Cameroun – Médias: A deux jours de sa prochaine audience, RFI demande une fois de plus la libération de son correspondant au Cameroun

Le mercredi 7 décembre prochain, les juges du tribunal militaire de Yaoundé devront se pencher pour la 9e fois sur le cas d’Ahmed Abba.

La direction de Radio France Internationale (RFI) a de nouveau demandé lundi la relaxe de son correspondant au Cameroun, Ahmed Abba, avant une audience mercredi de son procès pour complicité présumée «d’actes de terrorisme». «Un an, quatre mois et huit jours de détention, c’est beaucoup trop pour un innocent !», écrit dans un communiqué la radio publique française très écoutée en Afrique.

Arrêté le 30 juillet 2015, M. Abba, correspondant en langue haoussa de RFI, est poursuivi pour «complicité d’actes de terrorisme» en lien avec les jihadistes nigérians de Boko Haram, et «non-dénonciation des actes de terrorisme». M. Abba, qui a toujours clamé son innocence, risque la peine de mort, peine prévue par une loi camerounaise sur la lutte contre le terrorisme en vigueur depuis fin 2014.

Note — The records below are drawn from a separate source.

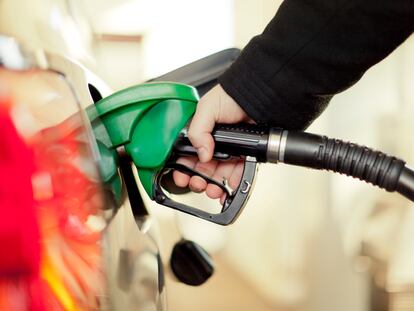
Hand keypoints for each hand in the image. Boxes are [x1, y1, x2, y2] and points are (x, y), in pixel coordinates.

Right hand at [173, 84, 251, 202]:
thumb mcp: (206, 108)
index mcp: (200, 134)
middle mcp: (213, 144)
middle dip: (197, 181)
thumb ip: (197, 130)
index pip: (187, 156)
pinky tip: (228, 188)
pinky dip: (232, 184)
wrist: (258, 96)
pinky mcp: (244, 156)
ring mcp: (228, 151)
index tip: (182, 178)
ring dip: (213, 186)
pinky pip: (237, 173)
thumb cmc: (232, 96)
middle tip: (198, 184)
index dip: (183, 169)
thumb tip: (202, 154)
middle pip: (201, 169)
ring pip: (217, 175)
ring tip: (212, 190)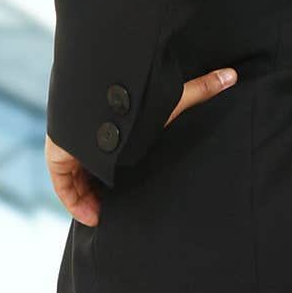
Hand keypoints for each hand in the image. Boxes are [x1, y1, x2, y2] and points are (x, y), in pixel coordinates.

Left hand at [45, 65, 237, 225]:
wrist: (102, 99)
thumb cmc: (138, 99)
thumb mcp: (171, 101)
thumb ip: (200, 91)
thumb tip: (233, 75)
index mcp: (110, 127)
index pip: (108, 152)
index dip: (116, 170)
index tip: (128, 188)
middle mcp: (88, 136)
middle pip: (90, 166)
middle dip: (101, 188)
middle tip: (117, 209)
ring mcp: (70, 146)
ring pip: (76, 177)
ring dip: (89, 198)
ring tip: (107, 217)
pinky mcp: (58, 156)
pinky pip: (63, 185)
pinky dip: (74, 202)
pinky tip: (92, 216)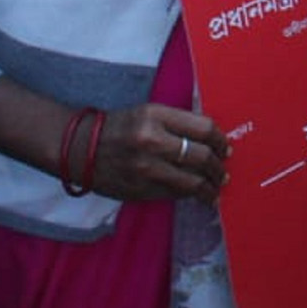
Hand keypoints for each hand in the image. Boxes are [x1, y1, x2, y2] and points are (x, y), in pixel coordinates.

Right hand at [88, 104, 229, 204]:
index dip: (220, 140)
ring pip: (191, 182)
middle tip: (223, 171)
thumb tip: (213, 138)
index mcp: (156, 115)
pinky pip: (174, 194)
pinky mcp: (139, 190)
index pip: (203, 128)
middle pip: (201, 157)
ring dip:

«Après neuf renvois d’audience en audience, le dossier reste absolument vide», souligne RFI, qui rappelle que «le commissaire du Gouvernement a fini par reconnaître le 3 août dernier que les témoins – qui devaient apporter la preuve de (sa) culpabilité – n’existaient pas, ce mercredi 7 décembre, les juges devront donc se pencher pour la 9e fois sur le cas d’Ahmed Abba, un journaliste dont le travail, vérifiable et vérifié, est irréprochable. La direction de France Médias Monde et de RFI souhaite que cette audience soit la dernière, et que la relaxe d’Ahmed Abba soit enfin prononcée», conclut RFI.

La dernière audience a eu lieu le 19 octobre dernier. Les juges ont agréé le rejet d’un expert et le rapport qu’il avait produit comme preuve de la culpabilité de M. Abba comme souhaité par la défense. Le tribunal a nommé un nouveau collège d’experts, deux en l’occurrence, qui dispose d’un délai d’un mois pour analyser et produire un nouveau rapport d’expertise.

Tous les objets recueillis chez Ahmed Abba sont présentés au tribunal comme pièces à conviction. Ce nouveau rapport sera débattu contradictoirement dans le fond entre l’accusation et la défense à la prochaine audience le 7 décembre 2016.